To do: Give back the entries verbatim.

Supplied information:
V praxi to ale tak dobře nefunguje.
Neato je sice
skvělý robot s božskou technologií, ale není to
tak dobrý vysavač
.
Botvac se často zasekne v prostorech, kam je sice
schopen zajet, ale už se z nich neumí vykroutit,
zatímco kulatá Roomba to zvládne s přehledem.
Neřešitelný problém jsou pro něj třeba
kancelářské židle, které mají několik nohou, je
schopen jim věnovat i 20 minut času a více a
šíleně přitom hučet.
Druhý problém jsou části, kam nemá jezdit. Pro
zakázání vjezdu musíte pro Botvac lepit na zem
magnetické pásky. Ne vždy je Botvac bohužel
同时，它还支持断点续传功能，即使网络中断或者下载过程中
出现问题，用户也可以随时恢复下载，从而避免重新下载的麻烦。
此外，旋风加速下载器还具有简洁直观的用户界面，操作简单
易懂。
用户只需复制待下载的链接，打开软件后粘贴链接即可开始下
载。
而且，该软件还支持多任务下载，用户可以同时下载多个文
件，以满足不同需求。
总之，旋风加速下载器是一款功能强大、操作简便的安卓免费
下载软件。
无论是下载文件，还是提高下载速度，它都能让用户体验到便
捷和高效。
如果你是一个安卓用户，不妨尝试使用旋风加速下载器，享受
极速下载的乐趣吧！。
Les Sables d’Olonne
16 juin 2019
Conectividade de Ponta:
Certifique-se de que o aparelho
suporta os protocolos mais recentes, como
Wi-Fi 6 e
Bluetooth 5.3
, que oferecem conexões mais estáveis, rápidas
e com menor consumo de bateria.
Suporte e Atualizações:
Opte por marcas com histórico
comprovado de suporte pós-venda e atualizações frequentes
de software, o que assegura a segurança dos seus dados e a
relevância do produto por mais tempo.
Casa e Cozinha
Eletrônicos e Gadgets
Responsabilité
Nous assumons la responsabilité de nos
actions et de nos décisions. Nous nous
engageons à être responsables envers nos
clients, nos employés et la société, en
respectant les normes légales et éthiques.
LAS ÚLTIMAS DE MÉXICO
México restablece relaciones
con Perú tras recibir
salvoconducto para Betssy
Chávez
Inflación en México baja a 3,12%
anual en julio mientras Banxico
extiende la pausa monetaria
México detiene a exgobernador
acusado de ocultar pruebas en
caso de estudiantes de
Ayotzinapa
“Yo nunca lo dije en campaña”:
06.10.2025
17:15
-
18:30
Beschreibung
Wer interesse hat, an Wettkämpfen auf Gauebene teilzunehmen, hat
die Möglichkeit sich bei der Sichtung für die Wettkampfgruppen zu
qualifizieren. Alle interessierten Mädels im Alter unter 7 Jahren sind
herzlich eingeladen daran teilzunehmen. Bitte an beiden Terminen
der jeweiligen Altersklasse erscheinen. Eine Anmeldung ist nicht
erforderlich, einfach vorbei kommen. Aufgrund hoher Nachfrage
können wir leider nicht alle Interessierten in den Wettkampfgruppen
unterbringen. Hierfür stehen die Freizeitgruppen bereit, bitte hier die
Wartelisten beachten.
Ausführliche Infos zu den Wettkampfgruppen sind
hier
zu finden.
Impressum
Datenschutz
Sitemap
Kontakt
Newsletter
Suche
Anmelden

Expected output:
V praxi to ale tak dobře nefunguje.
Neato je sice
skvělý robot s božskou technologií, ale není to
tak dobrý vysavač
.
Botvac se často zasekne v prostorech, kam je sice
schopen zajet, ale už se z nich neumí vykroutit,
zatímco kulatá Roomba to zvládne s přehledem.
Neřešitelný problém jsou pro něj třeba
kancelářské židle, které mají několik nohou, je
schopen jim věnovat i 20 minut času a více a
šíleně přitom hučet.
Druhý problém jsou části, kam nemá jezdit. Pro
zakázání vjezdu musíte pro Botvac lepit na zem
magnetické pásky. Ne vždy je Botvac bohužel
同时，它还支持断点续传功能，即使网络中断或者下载过程中
出现问题，用户也可以随时恢复下载，从而避免重新下载的麻烦。
此外，旋风加速下载器还具有简洁直观的用户界面，操作简单
易懂。
用户只需复制待下载的链接，打开软件后粘贴链接即可开始下
载。
而且，该软件还支持多任务下载，用户可以同时下载多个文
件，以满足不同需求。
总之，旋风加速下载器是一款功能强大、操作简便的安卓免费
下载软件。
无论是下载文件，还是提高下载速度，它都能让用户体验到便
捷和高效。
如果你是一个安卓用户，不妨尝试使用旋风加速下载器，享受
极速下载的乐趣吧！。
Les Sables d’Olonne
16 juin 2019
Conectividade de Ponta:
Certifique-se de que o aparelho
suporta os protocolos mais recentes, como
Wi-Fi 6 e
Bluetooth 5.3
, que oferecem conexões mais estáveis, rápidas
e com menor consumo de bateria.
Suporte e Atualizações:
Opte por marcas com histórico
comprovado de suporte pós-venda e atualizações frequentes
de software, o que assegura a segurança dos seus dados e a
relevância do produto por mais tempo.
Casa e Cozinha
Eletrônicos e Gadgets
Responsabilité
Nous assumons la responsabilité de nos
actions et de nos décisions. Nous nous
engageons à être responsables envers nos
clients, nos employés et la société, en
respectant les normes légales et éthiques.
LAS ÚLTIMAS DE MÉXICO
México restablece relaciones
con Perú tras recibir
salvoconducto para Betssy
Chávez
Inflación en México baja a 3,12%
anual en julio mientras Banxico
extiende la pausa monetaria
México detiene a exgobernador
acusado de ocultar pruebas en
caso de estudiantes de
Ayotzinapa
“Yo nunca lo dije en campaña”:
06.10.2025
17:15
-
18:30
Beschreibung
Wer interesse hat, an Wettkämpfen auf Gauebene teilzunehmen, hat
die Möglichkeit sich bei der Sichtung für die Wettkampfgruppen zu
qualifizieren. Alle interessierten Mädels im Alter unter 7 Jahren sind
herzlich eingeladen daran teilzunehmen. Bitte an beiden Terminen
der jeweiligen Altersklasse erscheinen. Eine Anmeldung ist nicht
erforderlich, einfach vorbei kommen. Aufgrund hoher Nachfrage
können wir leider nicht alle Interessierten in den Wettkampfgruppen
unterbringen. Hierfür stehen die Freizeitgruppen bereit, bitte hier die
Wartelisten beachten.
Ausführliche Infos zu den Wettkampfgruppen sind
hier
zu finden.
Impressum
Datenschutz
Sitemap
Kontakt
Newsletter
Suche
Anmelden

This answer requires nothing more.